DIRECTIONS: Without including any picture, copy the entries that follow word for word.

EXERCISE INPUTS:

⟨

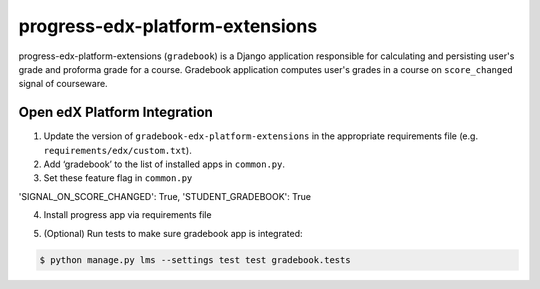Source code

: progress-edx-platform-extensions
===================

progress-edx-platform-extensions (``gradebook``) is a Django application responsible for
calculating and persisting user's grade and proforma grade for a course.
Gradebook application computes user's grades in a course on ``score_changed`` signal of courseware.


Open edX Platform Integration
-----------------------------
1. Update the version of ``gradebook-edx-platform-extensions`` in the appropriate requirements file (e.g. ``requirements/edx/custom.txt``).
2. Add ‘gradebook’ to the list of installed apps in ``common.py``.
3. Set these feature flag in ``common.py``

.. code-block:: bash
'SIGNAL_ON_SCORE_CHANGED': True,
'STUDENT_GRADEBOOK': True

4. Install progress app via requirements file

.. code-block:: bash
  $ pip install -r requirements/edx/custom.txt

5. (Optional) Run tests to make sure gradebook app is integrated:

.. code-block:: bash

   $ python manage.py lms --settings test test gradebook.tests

⟩

SOLVED PROBLEM:
Source code

: progress-edx-platform-extensions
===================

progress-edx-platform-extensions (``gradebook``) is a Django application responsible for
calculating and persisting user's grade and proforma grade for a course.
Gradebook application computes user's grades in a course on ``score_changed`` signal of courseware.


Open edX Platform Integration
-----------------------------
1. Update the version of ``gradebook-edx-platform-extensions`` in the appropriate requirements file (e.g. ``requirements/edx/custom.txt``).
2. Add ‘gradebook’ to the list of installed apps in ``common.py``.
3. Set these feature flag in ``common.py``

.. code-block:: bash
'SIGNAL_ON_SCORE_CHANGED': True,
'STUDENT_GRADEBOOK': True

4. Install progress app via requirements file

.. code-block:: bash
  $ pip install -r requirements/edx/custom.txt

5. (Optional) Run tests to make sure gradebook app is integrated:

.. code-block:: bash

   $ python manage.py lms --settings test test gradebook.tests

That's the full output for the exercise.